**Exercise instructions:**
Recast every line of the material as a JSON list of strings, one string per line, with blank lines left out.

**Some records:**
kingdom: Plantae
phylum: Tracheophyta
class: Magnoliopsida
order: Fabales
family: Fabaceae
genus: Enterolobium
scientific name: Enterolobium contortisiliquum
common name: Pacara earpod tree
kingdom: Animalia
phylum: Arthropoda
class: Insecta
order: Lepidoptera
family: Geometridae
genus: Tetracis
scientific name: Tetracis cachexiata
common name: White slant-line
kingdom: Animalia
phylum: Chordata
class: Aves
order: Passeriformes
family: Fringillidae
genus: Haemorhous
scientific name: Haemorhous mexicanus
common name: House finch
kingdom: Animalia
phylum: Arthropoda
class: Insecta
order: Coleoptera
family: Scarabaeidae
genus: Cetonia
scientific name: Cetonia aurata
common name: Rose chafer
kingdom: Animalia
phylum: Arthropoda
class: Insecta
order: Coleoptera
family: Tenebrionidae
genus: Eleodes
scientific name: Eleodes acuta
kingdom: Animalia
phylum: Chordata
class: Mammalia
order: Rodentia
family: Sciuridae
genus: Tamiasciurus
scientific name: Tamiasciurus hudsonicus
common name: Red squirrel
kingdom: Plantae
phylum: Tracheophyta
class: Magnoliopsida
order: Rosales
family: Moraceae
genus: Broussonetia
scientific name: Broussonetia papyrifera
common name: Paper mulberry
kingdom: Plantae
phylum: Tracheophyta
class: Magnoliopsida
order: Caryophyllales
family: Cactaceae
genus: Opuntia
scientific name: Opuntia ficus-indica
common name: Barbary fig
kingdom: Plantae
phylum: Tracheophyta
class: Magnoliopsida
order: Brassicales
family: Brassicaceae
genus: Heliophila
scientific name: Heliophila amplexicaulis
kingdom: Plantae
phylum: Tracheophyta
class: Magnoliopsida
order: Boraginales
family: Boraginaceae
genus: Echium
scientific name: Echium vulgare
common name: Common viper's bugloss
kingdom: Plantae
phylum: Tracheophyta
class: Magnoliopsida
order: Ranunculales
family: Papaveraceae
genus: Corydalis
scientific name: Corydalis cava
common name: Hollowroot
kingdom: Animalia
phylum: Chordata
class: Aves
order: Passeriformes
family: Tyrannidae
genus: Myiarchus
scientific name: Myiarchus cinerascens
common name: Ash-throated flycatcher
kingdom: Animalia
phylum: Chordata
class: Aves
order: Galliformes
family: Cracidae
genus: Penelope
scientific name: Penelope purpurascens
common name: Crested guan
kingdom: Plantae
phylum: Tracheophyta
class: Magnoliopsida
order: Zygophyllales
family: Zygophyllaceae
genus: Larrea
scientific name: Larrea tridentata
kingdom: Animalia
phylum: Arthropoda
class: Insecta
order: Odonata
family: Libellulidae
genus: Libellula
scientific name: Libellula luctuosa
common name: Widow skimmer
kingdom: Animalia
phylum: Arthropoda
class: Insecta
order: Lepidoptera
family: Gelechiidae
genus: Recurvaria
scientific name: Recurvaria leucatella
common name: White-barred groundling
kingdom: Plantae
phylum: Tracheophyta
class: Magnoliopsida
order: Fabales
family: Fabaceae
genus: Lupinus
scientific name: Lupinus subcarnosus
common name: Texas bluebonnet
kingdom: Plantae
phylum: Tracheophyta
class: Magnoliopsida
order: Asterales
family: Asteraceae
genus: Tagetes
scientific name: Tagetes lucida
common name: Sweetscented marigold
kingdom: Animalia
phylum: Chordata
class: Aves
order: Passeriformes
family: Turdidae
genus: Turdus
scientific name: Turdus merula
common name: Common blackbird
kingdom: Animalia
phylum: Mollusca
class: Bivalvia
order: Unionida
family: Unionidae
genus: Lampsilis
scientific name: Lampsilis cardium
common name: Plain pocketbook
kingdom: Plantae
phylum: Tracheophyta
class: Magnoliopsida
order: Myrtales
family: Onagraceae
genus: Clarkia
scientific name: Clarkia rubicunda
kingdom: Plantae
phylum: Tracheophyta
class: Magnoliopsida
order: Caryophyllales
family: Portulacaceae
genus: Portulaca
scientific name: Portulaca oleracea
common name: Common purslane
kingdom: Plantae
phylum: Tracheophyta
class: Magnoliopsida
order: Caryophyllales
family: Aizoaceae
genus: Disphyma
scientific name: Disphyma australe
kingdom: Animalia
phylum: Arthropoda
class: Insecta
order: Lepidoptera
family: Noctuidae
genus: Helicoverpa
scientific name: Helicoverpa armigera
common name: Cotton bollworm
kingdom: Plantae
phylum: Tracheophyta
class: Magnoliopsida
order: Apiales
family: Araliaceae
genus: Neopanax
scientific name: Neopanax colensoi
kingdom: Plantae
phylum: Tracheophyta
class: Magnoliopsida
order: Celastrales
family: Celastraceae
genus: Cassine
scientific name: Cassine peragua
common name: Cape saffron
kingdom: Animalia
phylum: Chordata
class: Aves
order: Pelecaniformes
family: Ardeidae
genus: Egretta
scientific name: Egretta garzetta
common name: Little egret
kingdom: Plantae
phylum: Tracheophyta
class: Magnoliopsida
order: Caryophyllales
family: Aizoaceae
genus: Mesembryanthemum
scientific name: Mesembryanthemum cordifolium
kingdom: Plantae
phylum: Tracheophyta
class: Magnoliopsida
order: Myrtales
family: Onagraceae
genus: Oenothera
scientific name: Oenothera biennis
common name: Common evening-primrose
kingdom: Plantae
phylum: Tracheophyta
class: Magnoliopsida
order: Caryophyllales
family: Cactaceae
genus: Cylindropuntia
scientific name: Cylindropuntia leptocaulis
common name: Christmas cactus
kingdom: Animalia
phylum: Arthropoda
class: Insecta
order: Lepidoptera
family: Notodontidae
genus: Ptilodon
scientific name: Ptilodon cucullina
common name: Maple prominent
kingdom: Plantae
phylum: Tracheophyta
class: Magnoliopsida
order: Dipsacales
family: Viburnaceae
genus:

**Written answer:**
[
  "kingdom: Plantae",
  "phylum: Tracheophyta",
  "class: Magnoliopsida",
  "order: Fabales",
  "family: Fabaceae",
  "genus: Enterolobium",
  "scientific name: Enterolobium contortisiliquum",
  "common name: Pacara earpod tree",
  "kingdom: Animalia",
  "phylum: Arthropoda",
  "class: Insecta",
  "order: Lepidoptera",
  "family: Geometridae",
  "genus: Tetracis",
  "scientific name: Tetracis cachexiata",
  "common name: White slant-line",
  "kingdom: Animalia",
  "phylum: Chordata",
  "class: Aves",
  "order: Passeriformes",
  "family: Fringillidae",
  "genus: Haemorhous",
  "scientific name: Haemorhous mexicanus",
  "common name: House finch",
  "kingdom: Animalia",
  "phylum: Arthropoda",
  "class: Insecta",
  "order: Coleoptera",
  "family: Scarabaeidae",
  "genus: Cetonia",
  "scientific name: Cetonia aurata",
  "common name: Rose chafer",
  "kingdom: Animalia",
  "phylum: Arthropoda",
  "class: Insecta",
  "order: Coleoptera",
  "family: Tenebrionidae",
  "genus: Eleodes",
  "scientific name: Eleodes acuta",
  "kingdom: Animalia",
  "phylum: Chordata",
  "class: Mammalia",
  "order: Rodentia",
  "family: Sciuridae",
  "genus: Tamiasciurus",
  "scientific name: Tamiasciurus hudsonicus",
  "common name: Red squirrel",
  "kingdom: Plantae",
  "phylum: Tracheophyta",
  "class: Magnoliopsida",
  "order: Rosales",
  "family: Moraceae",
  "genus: Broussonetia",
  "scientific name: Broussonetia papyrifera",
  "common name: Paper mulberry",
  "kingdom: Plantae",
  "phylum: Tracheophyta",
  "class: Magnoliopsida",
  "order: Caryophyllales",
  "family: Cactaceae",
  "genus: Opuntia",
  "scientific name: Opuntia ficus-indica",
  "common name: Barbary fig",
  "kingdom: Plantae",
  "phylum: Tracheophyta",
  "class: Magnoliopsida",
  "order: Brassicales",
  "family: Brassicaceae",
  "genus: Heliophila",
  "scientific name: Heliophila amplexicaulis",
  "kingdom: Plantae",
  "phylum: Tracheophyta",
  "class: Magnoliopsida",
  "order: Boraginales",
  "family: Boraginaceae",
  "genus: Echium",
  "scientific name: Echium vulgare",
  "common name: Common viper's bugloss",
  "kingdom: Plantae",
  "phylum: Tracheophyta",
  "class: Magnoliopsida",
  "order: Ranunculales",
  "family: Papaveraceae",
  "genus: Corydalis",
  "scientific name: Corydalis cava",
  "common name: Hollowroot",
  "kingdom: Animalia",
  "phylum: Chordata",
  "class: Aves",
  "order: Passeriformes",
  "family: Tyrannidae",
  "genus: Myiarchus",
  "scientific name: Myiarchus cinerascens",
  "common name: Ash-throated flycatcher",
  "kingdom: Animalia",
  "phylum: Chordata",
  "class: Aves",
  "order: Galliformes",
  "family: Cracidae",
  "genus: Penelope",
  "scientific name: Penelope purpurascens",
  "common name: Crested guan",
  "kingdom: Plantae",
  "phylum: Tracheophyta",
  "class: Magnoliopsida",
  "order: Zygophyllales",
  "family: Zygophyllaceae",
  "genus: Larrea",
  "scientific name: Larrea tridentata",
  "kingdom: Animalia",
  "phylum: Arthropoda",
  "class: Insecta",
  "order: Odonata",
  "family: Libellulidae",
  "genus: Libellula",
  "scientific name: Libellula luctuosa",
  "common name: Widow skimmer",
  "kingdom: Animalia",
  "phylum: Arthropoda",
  "class: Insecta",
  "order: Lepidoptera",
  "family: Gelechiidae",
  "genus: Recurvaria",
  "scientific name: Recurvaria leucatella",
  "common name: White-barred groundling",
  "kingdom: Plantae",
  "phylum: Tracheophyta",
  "class: Magnoliopsida",
  "order: Fabales",
  "family: Fabaceae",
  "genus: Lupinus",
  "scientific name: Lupinus subcarnosus",
  "common name: Texas bluebonnet",
  "kingdom: Plantae",
  "phylum: Tracheophyta",
  "class: Magnoliopsida",
  "order: Asterales",
  "family: Asteraceae",
  "genus: Tagetes",
  "scientific name: Tagetes lucida",
  "common name: Sweetscented marigold",
  "kingdom: Animalia",
  "phylum: Chordata",
  "class: Aves",
  "order: Passeriformes",
  "family: Turdidae",
  "genus: Turdus",
  "scientific name: Turdus merula",
  "common name: Common blackbird",
  "kingdom: Animalia",
  "phylum: Mollusca",
  "class: Bivalvia",
  "order: Unionida",
  "family: Unionidae",
  "genus: Lampsilis",
  "scientific name: Lampsilis cardium",
  "common name: Plain pocketbook",
  "kingdom: Plantae",
  "phylum: Tracheophyta",
  "class: Magnoliopsida",
  "order: Myrtales",
  "family: Onagraceae",
  "genus: Clarkia",
  "scientific name: Clarkia rubicunda",
  "kingdom: Plantae",
  "phylum: Tracheophyta",
  "class: Magnoliopsida",
  "order: Caryophyllales",
  "family: Portulacaceae",
  "genus: Portulaca",
  "scientific name: Portulaca oleracea",
  "common name: Common purslane",
  "kingdom: Plantae",
  "phylum: Tracheophyta",
  "class: Magnoliopsida",
  "order: Caryophyllales",
  "family: Aizoaceae",
  "genus: Disphyma",
  "scientific name: Disphyma australe",
  "kingdom: Animalia",
  "phylum: Arthropoda",
  "class: Insecta",
  "order: Lepidoptera",
  "family: Noctuidae",
  "genus: Helicoverpa",
  "scientific name: Helicoverpa armigera",
  "common name: Cotton bollworm",
  "kingdom: Plantae",
  "phylum: Tracheophyta",
  "class: Magnoliopsida",
  "order: Apiales",
  "family: Araliaceae",
  "genus: Neopanax",
  "scientific name: Neopanax colensoi",
  "kingdom: Plantae",
  "phylum: Tracheophyta",
  "class: Magnoliopsida",
  "order: Celastrales",
  "family: Celastraceae",
  "genus: Cassine",
  "scientific name: Cassine peragua",
  "common name: Cape saffron",
  "kingdom: Animalia",
  "phylum: Chordata",
  "class: Aves",
  "order: Pelecaniformes",
  "family: Ardeidae",
  "genus: Egretta",
  "scientific name: Egretta garzetta",
  "common name: Little egret",
  "kingdom: Plantae",
  "phylum: Tracheophyta",
  "class: Magnoliopsida",
  "order: Caryophyllales",
  "family: Aizoaceae",
  "genus: Mesembryanthemum",
  "scientific name: Mesembryanthemum cordifolium",
  "kingdom: Plantae",
  "phylum: Tracheophyta",
  "class: Magnoliopsida",
  "order: Myrtales",
  "family: Onagraceae",
  "genus: Oenothera",
  "scientific name: Oenothera biennis",
  "common name: Common evening-primrose",
  "kingdom: Plantae",
  "phylum: Tracheophyta",
  "class: Magnoliopsida",
  "order: Caryophyllales",
  "family: Cactaceae",
  "genus: Cylindropuntia",
  "scientific name: Cylindropuntia leptocaulis",
  "common name: Christmas cactus",
  "kingdom: Animalia",
  "phylum: Arthropoda",
  "class: Insecta",
  "order: Lepidoptera",
  "family: Notodontidae",
  "genus: Ptilodon",
  "scientific name: Ptilodon cucullina",
  "common name: Maple prominent",
  "kingdom: Plantae",
  "phylum: Tracheophyta",
  "class: Magnoliopsida",
  "order: Dipsacales",
  "family: Viburnaceae",
  "genus:"
]